---------- DATA TO EXAMINE
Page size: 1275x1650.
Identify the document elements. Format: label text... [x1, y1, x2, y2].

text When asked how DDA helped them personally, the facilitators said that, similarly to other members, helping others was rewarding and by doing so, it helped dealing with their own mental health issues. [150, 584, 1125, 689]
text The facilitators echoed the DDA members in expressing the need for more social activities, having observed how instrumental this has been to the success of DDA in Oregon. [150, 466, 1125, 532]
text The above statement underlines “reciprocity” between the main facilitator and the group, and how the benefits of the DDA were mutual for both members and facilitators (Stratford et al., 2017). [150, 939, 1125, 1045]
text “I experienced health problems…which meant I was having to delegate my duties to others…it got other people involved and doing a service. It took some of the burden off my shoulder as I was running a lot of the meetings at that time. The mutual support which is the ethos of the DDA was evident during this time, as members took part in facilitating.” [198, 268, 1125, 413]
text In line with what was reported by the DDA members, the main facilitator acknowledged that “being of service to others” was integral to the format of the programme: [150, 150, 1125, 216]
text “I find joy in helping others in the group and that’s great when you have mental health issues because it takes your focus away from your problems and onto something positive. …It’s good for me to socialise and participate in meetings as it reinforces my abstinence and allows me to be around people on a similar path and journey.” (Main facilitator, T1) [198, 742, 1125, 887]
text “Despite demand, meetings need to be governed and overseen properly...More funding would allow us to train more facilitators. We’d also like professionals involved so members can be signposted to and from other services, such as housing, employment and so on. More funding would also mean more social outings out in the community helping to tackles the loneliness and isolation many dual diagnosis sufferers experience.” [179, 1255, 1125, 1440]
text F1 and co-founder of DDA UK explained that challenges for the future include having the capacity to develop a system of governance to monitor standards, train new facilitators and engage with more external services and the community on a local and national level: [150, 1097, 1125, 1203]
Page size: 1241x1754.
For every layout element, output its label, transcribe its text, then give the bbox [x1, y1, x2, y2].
--------------------
For every line of the material above that contains the word "Page", show the line.

=== ANSWER TO THIS TASK ===
Page size: 1275x1650.
Page size: 1241x1754.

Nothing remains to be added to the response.